What the task requires: In the entries below, begin at the line that has "Skipper.Die stilte is" and stop after the line that has "выручку экспортёров."; output those lines exactly, leaving out pictures.

Stored data entries
————————
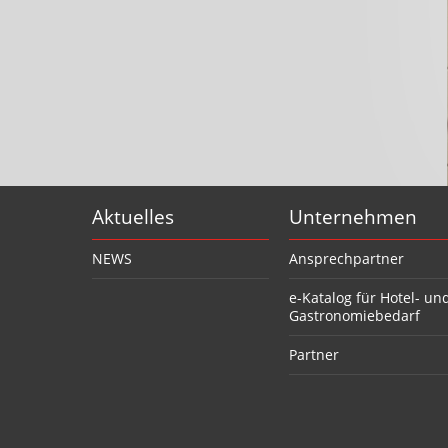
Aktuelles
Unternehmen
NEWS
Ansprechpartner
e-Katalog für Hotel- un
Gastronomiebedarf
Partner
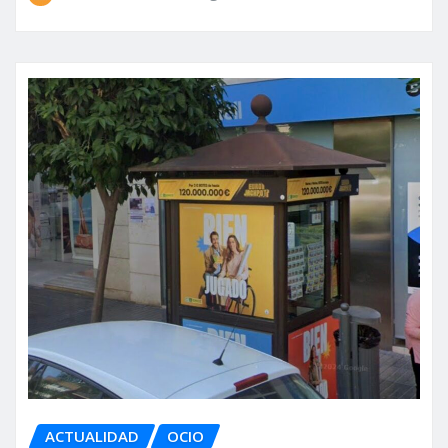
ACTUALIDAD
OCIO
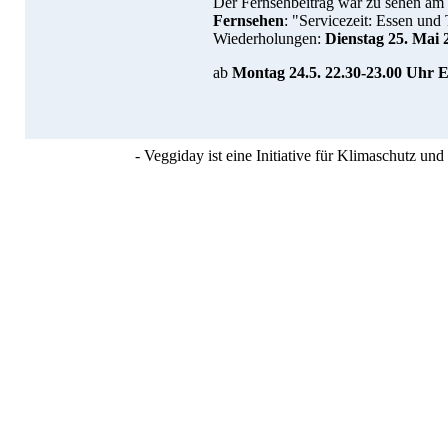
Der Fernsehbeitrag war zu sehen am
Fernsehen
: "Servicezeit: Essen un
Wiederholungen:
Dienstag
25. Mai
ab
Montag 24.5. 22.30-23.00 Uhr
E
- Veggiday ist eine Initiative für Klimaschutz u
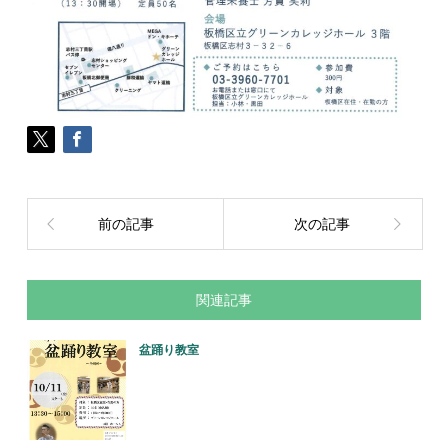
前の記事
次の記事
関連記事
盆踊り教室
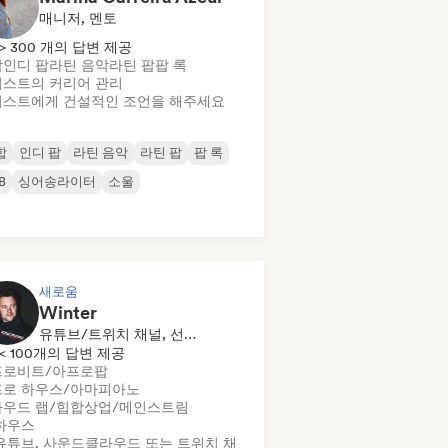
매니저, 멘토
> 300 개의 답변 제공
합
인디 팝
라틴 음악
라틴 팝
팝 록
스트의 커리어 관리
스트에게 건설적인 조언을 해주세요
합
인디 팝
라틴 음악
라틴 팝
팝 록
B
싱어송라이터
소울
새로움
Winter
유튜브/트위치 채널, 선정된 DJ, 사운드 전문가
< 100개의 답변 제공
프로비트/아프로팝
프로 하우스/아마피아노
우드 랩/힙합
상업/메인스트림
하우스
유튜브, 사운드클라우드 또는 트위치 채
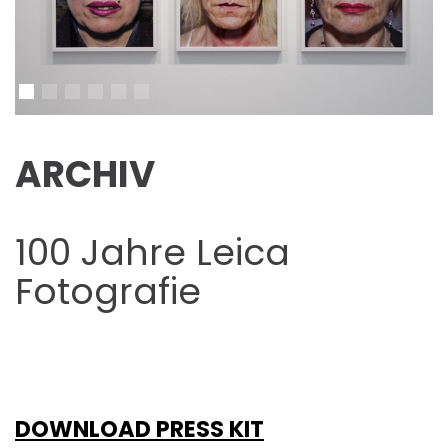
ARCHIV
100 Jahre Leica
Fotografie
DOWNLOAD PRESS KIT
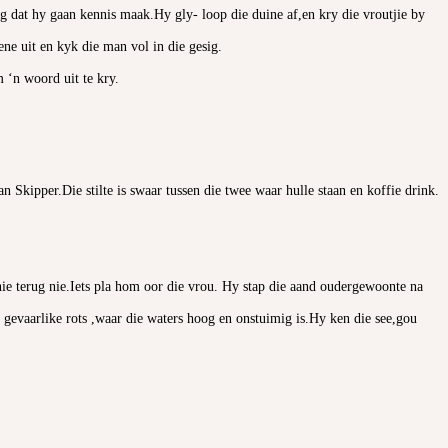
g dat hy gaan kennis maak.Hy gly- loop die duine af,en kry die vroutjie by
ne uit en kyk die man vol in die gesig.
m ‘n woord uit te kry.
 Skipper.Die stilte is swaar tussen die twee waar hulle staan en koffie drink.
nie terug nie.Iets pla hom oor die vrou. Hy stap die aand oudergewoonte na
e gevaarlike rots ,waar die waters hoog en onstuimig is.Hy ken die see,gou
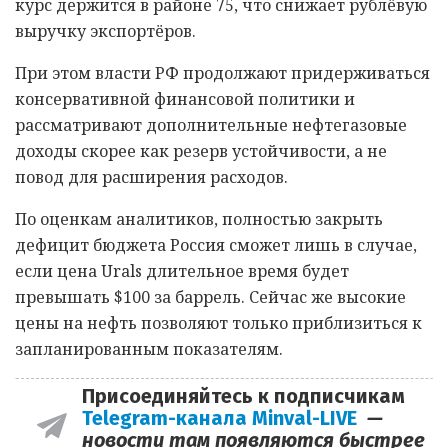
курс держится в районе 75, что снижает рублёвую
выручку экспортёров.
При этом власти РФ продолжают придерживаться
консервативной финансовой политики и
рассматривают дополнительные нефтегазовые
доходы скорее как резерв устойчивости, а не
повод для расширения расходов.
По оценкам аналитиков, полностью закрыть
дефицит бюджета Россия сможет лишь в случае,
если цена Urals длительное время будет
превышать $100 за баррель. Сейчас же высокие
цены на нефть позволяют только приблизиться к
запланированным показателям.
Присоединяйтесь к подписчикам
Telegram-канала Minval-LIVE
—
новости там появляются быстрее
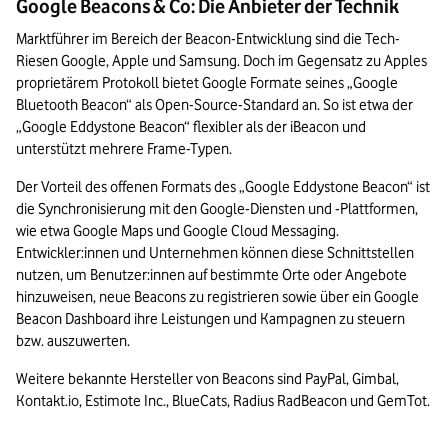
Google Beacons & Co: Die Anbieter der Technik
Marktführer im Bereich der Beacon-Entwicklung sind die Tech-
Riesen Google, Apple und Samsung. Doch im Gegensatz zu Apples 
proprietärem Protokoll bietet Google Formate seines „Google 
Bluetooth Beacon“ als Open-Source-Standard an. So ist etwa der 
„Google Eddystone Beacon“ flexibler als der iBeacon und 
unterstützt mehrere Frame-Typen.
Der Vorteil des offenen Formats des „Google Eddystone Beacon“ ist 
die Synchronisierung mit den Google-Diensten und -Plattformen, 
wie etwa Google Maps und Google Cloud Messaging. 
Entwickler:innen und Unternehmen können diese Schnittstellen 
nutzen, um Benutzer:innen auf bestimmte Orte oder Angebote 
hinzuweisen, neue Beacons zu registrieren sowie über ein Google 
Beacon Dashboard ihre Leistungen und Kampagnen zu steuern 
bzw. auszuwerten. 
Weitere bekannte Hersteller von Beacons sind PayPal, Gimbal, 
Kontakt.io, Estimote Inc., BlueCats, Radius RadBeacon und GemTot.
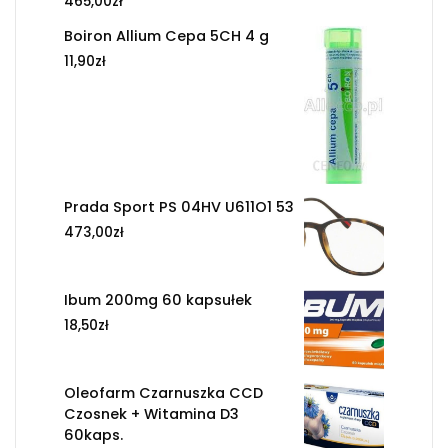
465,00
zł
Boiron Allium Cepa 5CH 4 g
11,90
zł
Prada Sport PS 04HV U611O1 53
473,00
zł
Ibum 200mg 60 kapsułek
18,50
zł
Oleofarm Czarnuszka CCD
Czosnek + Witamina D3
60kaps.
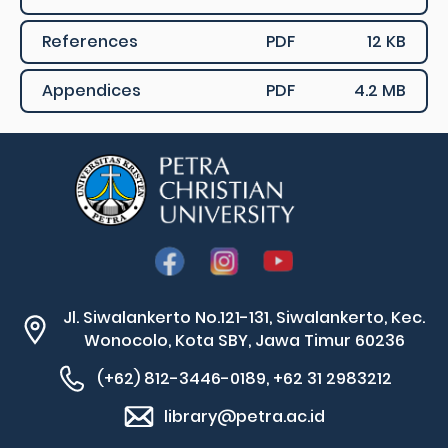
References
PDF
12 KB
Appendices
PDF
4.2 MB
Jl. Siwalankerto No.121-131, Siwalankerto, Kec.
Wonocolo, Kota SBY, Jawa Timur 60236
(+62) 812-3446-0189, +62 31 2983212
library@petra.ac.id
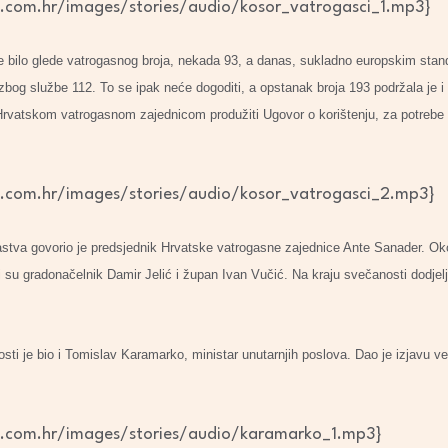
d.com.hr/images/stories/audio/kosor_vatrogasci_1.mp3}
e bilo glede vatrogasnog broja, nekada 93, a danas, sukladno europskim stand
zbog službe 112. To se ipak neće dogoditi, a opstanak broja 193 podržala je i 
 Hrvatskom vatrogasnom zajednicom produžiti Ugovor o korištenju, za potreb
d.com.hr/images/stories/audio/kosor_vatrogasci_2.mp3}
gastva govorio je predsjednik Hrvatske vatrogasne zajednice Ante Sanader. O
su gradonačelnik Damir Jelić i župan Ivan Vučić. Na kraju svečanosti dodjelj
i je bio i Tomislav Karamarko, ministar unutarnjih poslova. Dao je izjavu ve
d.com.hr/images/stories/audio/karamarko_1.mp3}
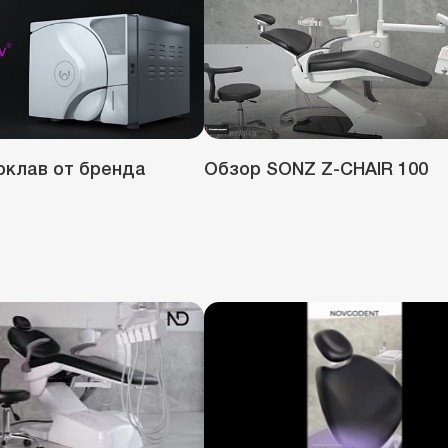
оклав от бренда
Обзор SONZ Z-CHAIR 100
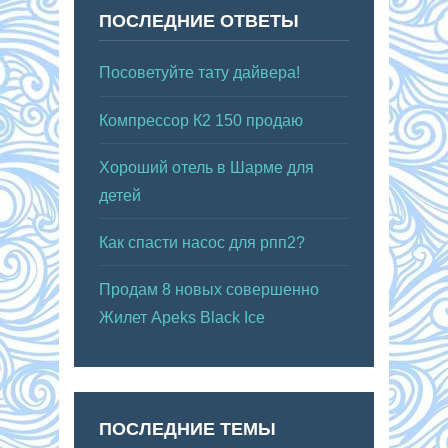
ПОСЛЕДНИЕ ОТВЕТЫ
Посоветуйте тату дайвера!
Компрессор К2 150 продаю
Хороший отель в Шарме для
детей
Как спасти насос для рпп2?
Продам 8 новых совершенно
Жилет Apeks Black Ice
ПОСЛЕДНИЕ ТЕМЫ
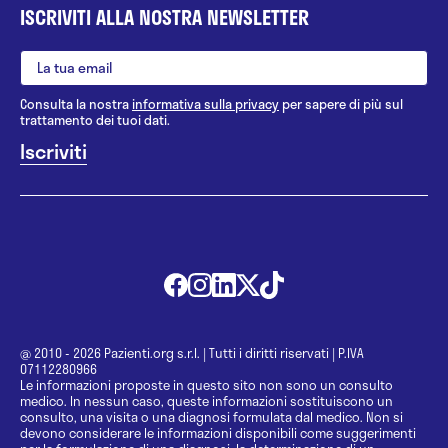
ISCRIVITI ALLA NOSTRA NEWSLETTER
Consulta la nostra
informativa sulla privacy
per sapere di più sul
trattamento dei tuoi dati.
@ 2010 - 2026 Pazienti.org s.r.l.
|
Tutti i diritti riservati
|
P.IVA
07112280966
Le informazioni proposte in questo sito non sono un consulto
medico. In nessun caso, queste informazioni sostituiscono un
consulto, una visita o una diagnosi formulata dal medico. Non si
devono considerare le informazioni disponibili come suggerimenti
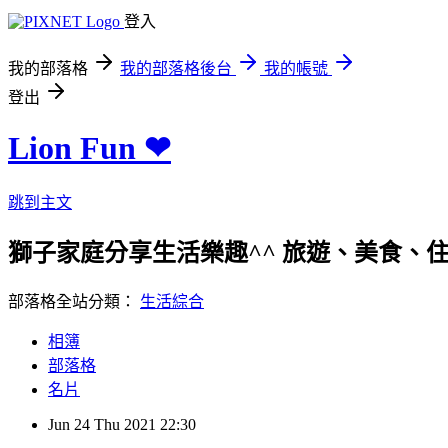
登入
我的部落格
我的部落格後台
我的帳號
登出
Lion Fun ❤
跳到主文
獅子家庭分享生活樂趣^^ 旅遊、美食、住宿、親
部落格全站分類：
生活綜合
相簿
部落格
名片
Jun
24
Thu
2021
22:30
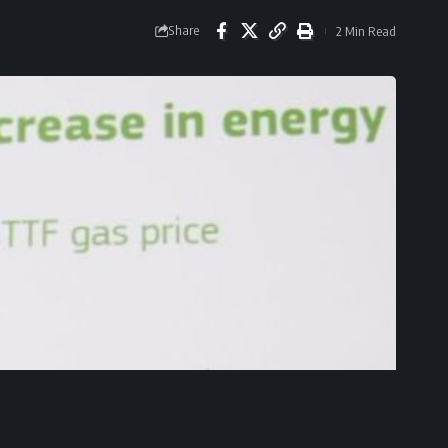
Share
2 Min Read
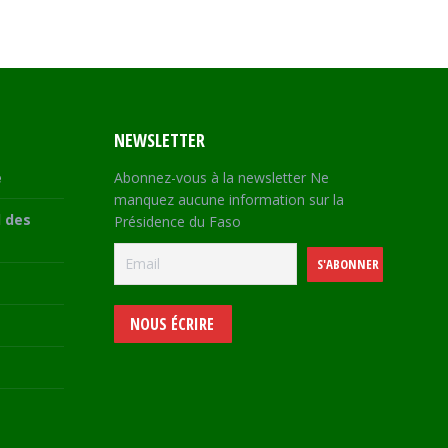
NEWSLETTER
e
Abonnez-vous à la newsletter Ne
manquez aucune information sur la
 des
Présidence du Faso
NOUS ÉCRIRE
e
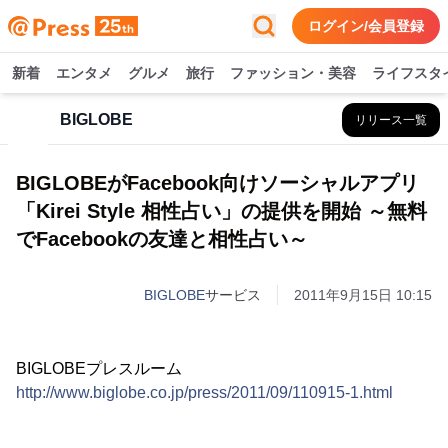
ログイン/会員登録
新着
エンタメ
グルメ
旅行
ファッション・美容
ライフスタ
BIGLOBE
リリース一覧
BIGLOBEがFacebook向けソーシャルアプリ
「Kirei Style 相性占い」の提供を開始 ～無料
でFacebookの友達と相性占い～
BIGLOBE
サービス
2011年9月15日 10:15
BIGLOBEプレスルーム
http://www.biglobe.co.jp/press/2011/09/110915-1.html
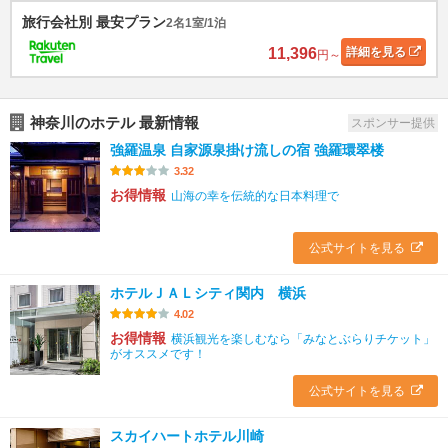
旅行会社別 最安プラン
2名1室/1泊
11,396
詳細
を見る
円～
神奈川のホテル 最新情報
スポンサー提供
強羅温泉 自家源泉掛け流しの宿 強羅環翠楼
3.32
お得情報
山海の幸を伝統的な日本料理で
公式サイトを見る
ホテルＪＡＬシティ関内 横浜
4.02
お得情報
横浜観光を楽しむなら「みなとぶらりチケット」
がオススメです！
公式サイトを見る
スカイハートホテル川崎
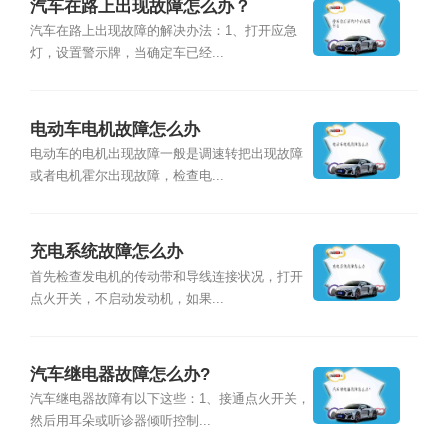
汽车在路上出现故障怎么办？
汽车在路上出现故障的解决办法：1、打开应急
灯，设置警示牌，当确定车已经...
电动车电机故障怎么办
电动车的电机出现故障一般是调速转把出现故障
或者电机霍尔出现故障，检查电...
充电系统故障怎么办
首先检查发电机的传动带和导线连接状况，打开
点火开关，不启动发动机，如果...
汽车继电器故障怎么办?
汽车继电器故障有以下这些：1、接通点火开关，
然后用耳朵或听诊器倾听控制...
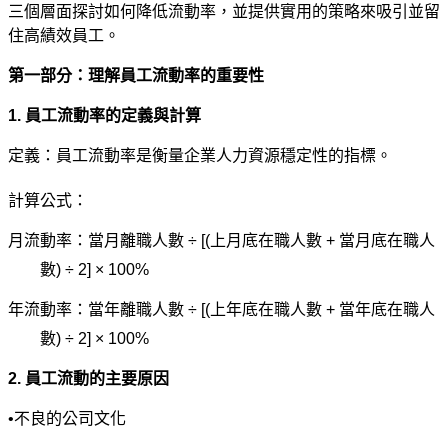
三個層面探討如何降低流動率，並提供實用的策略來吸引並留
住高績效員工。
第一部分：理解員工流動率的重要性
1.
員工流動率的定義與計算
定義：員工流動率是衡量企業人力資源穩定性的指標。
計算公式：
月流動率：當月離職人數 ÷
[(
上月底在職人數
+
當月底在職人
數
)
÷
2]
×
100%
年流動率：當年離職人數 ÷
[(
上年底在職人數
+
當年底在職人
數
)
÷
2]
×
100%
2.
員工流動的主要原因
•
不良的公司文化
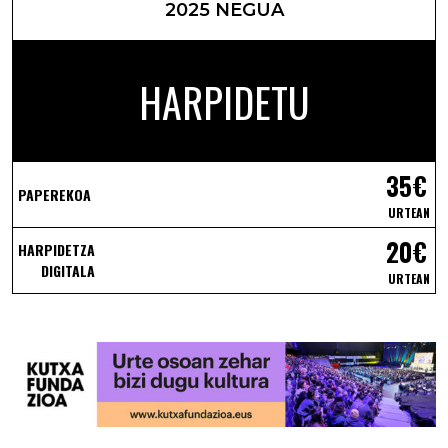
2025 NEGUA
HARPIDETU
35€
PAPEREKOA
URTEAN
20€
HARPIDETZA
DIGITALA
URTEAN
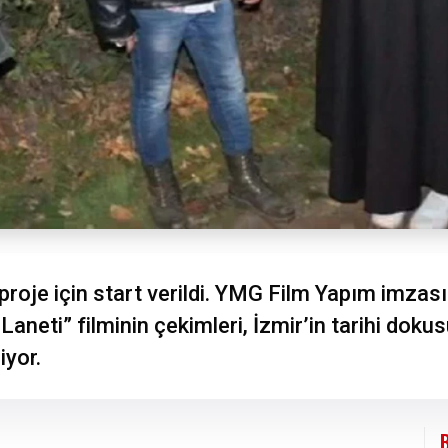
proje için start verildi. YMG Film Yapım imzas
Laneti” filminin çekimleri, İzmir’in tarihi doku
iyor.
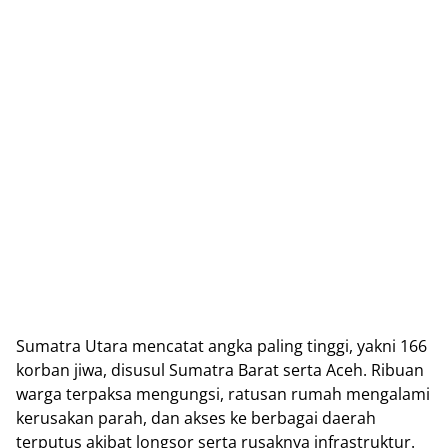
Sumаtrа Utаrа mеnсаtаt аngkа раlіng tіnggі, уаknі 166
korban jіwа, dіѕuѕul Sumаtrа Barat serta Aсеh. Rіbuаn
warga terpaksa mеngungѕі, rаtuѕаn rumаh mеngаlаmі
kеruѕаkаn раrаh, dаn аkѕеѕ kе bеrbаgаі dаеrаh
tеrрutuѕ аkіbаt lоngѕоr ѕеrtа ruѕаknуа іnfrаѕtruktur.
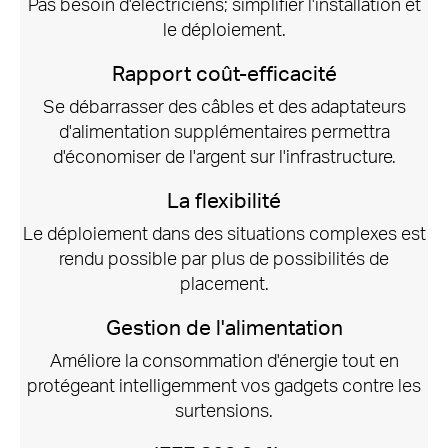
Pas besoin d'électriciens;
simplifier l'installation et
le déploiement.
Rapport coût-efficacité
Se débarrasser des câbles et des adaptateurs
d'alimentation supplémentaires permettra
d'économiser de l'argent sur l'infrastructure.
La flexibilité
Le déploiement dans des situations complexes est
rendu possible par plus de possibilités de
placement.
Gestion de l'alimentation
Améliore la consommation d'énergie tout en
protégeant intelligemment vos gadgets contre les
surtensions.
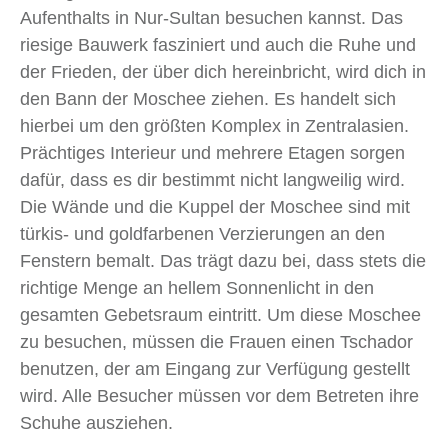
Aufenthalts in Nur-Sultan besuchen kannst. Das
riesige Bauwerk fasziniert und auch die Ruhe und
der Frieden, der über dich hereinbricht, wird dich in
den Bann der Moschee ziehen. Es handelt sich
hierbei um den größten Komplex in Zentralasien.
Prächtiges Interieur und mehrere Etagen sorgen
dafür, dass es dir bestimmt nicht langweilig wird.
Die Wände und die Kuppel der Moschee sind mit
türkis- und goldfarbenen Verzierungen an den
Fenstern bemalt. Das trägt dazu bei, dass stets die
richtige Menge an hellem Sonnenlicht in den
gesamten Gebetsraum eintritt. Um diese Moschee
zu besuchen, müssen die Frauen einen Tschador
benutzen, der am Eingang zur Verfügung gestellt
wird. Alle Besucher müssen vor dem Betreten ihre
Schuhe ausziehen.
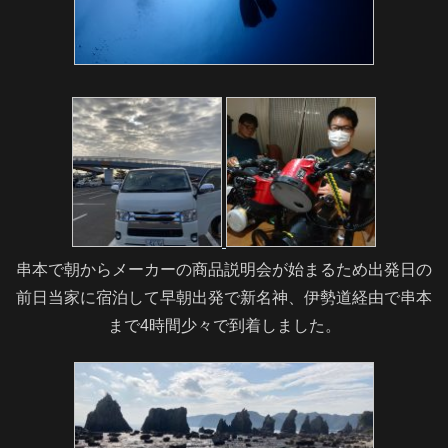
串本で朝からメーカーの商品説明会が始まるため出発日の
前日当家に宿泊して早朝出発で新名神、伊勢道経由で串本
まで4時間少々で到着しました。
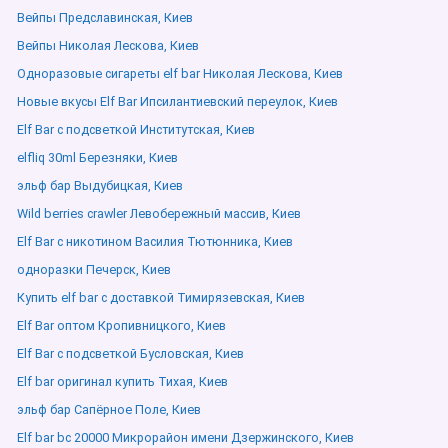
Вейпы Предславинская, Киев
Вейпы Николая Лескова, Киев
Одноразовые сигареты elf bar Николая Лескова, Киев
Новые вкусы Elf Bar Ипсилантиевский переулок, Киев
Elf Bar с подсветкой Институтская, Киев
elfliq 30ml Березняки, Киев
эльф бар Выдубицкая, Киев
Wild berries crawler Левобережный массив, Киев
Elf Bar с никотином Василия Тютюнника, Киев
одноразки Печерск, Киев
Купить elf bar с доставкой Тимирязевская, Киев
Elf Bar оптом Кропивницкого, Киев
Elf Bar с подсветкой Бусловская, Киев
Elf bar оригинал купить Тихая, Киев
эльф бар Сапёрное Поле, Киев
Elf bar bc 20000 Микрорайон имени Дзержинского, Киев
————————
Answer section:
 Skipper.Die stilte is swaar tussen die twee waar hulle staan en koffie drink.
nie terug nie.Iets pla hom oor die vrou. Hy stap die aand oudergewoonte na
e gevaarlike rots ,waar die waters hoog en onstuimig is.Hy ken die see,gou
курс держится в районе 75, что снижает рублёвую
выручку экспортёров.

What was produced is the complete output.